「二ヶ月後、明け方の少し前、港にて待つ」と果たし状のような文面の国際電信が届いてからあっという間に二ヶ月が経ち、ぼくはその文字に従うため家を出た。不親切にもどの港かという指定はなかったけれど、ここだという確信はある。何せ思い出の地だ。
いつものように狩魔を腰に携えながら空を仰ぐ。藍と灰の中に混じりはじめた薄い白はもうすぐ辺りに広がって、じきに陽は昇るだろう。でも少し早く着きすぎてしまったかなと思いながら歩いていると、不意に乾いた風に揺られるハチマキが前方に靡いた。薄暗い景色の中に一つの人影が見える。ずいぶん早いご到着だ、と胸中で呟いた後ぼくは小走りでその人影に駆け寄った。足音に気がついてそいつは振り返る。
「しばらくぶりだな、成歩堂龍ノ介」
「亜双義。おまえ、もう着いてたのか」
数年越しに見るその顔は以前と変わらず凛々しいもので、むしろ以前よりさらに精悍になっているかもしれなかった。意志の強い瞳はきちんと澄んでいる。いつからいたんだ、と尋ねてみると亜双義は顎に手をやり少し考え込んだ。
「確か一時間程前だ」
「えっ、そんなに前からか?」
なんでも大英帝国と日本の空気を静かに味わいたかったそうだ。空と海を見ていればあっという間に時間が経った、と言う亜双義に倣って物言わぬ空と海を一瞥してみる。一見何の変化もないけれど、この男にとっては雄弁な無音だったのだろう。
「元気そうで良かった」
そう言うと、親友は腕を組み穏やかに笑う。その懐かしい笑顔を前に、心は数年の月日を容易に飛び越えた。
「キサマもな」

話したいことはうず高く積もっているはずなのに、いざこうして顔を突き合わせると意外に言葉は出てこない。何も話さないままの時間は空を微かにうす明るく染め、亜双義の穏やかな目尻は先刻よりもよく見えるようになっている。
「検事の仕事は順調か?」
ようやく口から転がった言葉は素朴なものだったけれど、亜双義は充分だと言いたげに微笑む。

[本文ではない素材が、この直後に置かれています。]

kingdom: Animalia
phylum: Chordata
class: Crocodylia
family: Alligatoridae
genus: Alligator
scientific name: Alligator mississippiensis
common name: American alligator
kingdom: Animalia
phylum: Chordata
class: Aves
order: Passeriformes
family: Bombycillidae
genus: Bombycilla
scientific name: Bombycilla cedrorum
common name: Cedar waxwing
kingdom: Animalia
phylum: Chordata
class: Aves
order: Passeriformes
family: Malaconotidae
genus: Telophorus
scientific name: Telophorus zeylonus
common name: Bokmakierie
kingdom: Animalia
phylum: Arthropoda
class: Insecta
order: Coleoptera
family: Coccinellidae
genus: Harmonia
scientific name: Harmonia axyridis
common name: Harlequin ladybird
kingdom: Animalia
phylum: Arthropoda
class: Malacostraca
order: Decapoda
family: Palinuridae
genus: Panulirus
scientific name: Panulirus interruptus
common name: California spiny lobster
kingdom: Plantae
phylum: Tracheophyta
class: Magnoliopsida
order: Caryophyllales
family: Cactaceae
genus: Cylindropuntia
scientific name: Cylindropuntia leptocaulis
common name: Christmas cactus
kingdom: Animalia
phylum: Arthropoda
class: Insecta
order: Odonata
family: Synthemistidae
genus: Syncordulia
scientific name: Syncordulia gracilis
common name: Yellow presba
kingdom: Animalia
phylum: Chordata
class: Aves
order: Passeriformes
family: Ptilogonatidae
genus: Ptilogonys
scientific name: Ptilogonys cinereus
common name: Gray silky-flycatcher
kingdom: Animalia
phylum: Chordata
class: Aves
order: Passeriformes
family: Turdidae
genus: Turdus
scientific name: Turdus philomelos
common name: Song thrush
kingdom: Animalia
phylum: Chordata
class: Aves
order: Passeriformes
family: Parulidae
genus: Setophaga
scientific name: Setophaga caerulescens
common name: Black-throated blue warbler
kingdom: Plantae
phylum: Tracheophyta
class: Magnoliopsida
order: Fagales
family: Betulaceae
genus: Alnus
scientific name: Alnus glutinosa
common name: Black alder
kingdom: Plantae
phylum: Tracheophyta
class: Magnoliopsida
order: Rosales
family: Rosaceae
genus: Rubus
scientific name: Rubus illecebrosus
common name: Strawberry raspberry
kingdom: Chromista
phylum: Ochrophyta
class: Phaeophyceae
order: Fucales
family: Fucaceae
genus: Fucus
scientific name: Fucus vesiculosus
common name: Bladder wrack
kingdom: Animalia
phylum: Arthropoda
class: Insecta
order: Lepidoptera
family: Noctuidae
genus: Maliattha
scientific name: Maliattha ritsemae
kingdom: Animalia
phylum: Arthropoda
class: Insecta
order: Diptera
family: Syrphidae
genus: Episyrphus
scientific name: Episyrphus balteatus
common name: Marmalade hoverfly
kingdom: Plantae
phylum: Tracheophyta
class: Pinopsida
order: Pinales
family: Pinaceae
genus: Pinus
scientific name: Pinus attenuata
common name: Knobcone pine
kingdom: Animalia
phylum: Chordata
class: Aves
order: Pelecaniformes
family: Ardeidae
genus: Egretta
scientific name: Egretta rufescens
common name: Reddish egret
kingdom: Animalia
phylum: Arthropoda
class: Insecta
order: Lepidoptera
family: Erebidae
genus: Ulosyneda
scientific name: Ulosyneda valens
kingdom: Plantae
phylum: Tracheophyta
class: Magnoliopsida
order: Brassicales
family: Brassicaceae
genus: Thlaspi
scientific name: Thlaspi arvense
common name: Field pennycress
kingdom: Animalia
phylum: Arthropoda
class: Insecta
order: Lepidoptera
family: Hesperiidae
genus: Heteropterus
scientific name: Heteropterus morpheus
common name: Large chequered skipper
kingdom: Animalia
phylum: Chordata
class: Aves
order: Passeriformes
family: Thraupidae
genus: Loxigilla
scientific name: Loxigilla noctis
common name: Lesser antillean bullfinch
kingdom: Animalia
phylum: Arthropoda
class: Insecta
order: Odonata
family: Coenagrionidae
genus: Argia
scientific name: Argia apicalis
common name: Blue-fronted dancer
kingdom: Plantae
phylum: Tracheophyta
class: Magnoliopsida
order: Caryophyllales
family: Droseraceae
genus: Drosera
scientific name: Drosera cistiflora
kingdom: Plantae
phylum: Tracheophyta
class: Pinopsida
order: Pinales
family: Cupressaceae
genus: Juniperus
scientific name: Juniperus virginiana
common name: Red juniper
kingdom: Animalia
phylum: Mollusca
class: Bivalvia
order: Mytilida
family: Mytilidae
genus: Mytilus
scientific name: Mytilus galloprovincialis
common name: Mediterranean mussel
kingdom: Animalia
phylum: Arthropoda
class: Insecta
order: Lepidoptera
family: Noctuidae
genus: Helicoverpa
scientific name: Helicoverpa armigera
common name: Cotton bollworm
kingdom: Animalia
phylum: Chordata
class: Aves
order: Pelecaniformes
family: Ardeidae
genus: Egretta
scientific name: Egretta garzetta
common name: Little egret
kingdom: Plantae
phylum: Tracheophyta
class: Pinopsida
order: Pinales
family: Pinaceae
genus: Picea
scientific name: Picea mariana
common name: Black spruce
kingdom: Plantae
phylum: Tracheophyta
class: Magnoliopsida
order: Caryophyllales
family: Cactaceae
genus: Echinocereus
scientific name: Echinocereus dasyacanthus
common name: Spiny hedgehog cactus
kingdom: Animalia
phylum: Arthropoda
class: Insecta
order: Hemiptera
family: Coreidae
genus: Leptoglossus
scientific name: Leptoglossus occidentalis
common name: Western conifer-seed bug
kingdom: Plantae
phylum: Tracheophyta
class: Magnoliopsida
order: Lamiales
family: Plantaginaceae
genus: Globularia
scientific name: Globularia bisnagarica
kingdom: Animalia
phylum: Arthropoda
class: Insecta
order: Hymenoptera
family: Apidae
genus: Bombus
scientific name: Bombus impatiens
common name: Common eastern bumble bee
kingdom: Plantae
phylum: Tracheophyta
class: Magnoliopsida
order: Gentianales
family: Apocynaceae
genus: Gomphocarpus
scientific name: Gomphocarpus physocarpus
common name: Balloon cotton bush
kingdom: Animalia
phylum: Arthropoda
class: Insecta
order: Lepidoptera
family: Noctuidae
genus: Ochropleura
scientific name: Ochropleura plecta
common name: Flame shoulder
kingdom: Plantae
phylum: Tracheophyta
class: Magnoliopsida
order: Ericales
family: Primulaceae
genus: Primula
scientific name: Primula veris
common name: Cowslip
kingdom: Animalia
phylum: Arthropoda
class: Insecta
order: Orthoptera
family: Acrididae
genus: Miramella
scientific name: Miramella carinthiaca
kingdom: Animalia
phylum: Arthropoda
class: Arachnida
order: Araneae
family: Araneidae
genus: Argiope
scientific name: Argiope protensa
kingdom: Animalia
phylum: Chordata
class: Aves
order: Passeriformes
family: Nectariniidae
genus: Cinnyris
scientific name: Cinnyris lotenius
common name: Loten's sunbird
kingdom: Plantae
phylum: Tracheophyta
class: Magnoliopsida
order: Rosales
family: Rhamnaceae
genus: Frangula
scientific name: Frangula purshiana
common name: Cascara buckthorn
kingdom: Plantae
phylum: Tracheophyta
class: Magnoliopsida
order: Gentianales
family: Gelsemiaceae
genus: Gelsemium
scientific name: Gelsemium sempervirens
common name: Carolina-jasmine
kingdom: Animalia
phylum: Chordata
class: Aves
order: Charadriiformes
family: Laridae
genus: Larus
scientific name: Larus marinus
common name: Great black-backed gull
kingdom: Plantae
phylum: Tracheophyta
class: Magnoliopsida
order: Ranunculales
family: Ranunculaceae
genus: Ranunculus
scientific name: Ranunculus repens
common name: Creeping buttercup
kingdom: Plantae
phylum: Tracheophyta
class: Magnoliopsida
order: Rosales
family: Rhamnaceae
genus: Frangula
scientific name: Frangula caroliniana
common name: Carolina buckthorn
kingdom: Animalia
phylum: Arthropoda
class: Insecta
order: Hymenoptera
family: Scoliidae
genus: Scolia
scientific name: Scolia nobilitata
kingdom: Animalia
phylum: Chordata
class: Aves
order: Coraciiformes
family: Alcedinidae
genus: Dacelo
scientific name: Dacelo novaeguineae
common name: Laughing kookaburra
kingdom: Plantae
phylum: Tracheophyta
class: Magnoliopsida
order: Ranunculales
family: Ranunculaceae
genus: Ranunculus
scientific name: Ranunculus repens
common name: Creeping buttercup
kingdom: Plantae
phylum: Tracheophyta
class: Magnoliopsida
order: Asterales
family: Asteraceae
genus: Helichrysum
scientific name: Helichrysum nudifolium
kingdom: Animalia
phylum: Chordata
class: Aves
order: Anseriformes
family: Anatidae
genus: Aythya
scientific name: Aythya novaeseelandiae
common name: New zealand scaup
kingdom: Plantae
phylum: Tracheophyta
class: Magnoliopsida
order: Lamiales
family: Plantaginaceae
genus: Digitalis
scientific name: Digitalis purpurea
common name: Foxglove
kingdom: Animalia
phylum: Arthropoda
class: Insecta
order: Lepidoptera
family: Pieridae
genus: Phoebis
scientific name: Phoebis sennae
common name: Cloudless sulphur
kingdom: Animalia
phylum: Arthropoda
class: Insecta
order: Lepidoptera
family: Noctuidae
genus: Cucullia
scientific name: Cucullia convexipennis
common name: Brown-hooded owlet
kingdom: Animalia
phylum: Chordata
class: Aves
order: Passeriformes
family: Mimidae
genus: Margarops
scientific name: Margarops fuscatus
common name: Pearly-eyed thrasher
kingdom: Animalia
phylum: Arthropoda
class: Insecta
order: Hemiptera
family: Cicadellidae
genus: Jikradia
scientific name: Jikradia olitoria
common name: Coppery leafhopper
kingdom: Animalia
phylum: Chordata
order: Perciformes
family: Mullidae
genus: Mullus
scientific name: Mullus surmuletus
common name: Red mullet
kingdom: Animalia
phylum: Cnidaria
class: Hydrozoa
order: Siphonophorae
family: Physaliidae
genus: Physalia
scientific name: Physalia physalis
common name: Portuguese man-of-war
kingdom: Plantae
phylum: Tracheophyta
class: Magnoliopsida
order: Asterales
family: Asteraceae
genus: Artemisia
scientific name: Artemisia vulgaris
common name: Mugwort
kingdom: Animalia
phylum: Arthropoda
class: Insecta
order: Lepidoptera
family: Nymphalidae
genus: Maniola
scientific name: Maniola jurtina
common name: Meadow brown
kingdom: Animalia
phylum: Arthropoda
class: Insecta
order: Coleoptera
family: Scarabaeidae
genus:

頷いてから、キサマも、とその唇が動いた。
「どうだ、弁護士は」
「……辛いこともないわけじゃないけど、やめようとは思わないな。まだまだやれることがある気がしているんだ」
「隣には優秀な法務助士も付いてくれている事だしな」
「ああ。心強いよ」
彼女は――寿沙都さんには昨日、亜双義と会うことを話してある。存分にお話になってくださいませ、と言って笑顔を浮かべた彼女にはぼくたちが何を話すのかすでに分かっているようにも見えた。やっぱり寿沙都さんにはかなわない。そう言うと、亜双義は「相変わらず彼女は聡明だ」と口にして大きく笑った。
薄い靄の中で亜双義の鋭い眼差しが静かに光る。この瞳でいつもたくさんの人の中の『魔物』を裁いているのだろう。法に従い悪を裁く、迷いを乗り越えた友人はそれをしっかりと成し遂げている。亜双義、と横顔に声を掛けるとすぐに返事が寄越された。
 「この大日本帝国で見ても、おまえはもう大英帝国の検事なのだという風格があるよ」
「……キサマはどこにいてもキサマだな。大弁護士サマ」
額のすっきりした男はもう波風にハチマキを揺らすことはないけれど、ぼくの腰元でその赤は静かにそこに在るからこれで良いと思える。空は少しずつ暁を成して、やがてぼくらの輪郭を溶かした。
この港で大英帝国行きの船に乗り込んだ頃、友人は弁護士でぼくはただの大学生だった。それが今やすべてが変わっていて、けれど変わらないこともそれなりに多く存在する。そのことを、ひどく輝かしいと思う。
「腹が減ったな」
水平線から頭を出す大きな火のかたまりを見つめながら亜双義がそう呟いた。
「ゴハン、食べに行くか」
「キサマは何が食いたい」
そう尋ねはするが、どうせおまえの中でもぼくの中でも答えはすでに決まっているのだ。
「牛鍋だろ?」
「……あっはっは!」
検察側に異義はない、という明るい声があたりに響いて、ぼくも思わず笑ってしまった。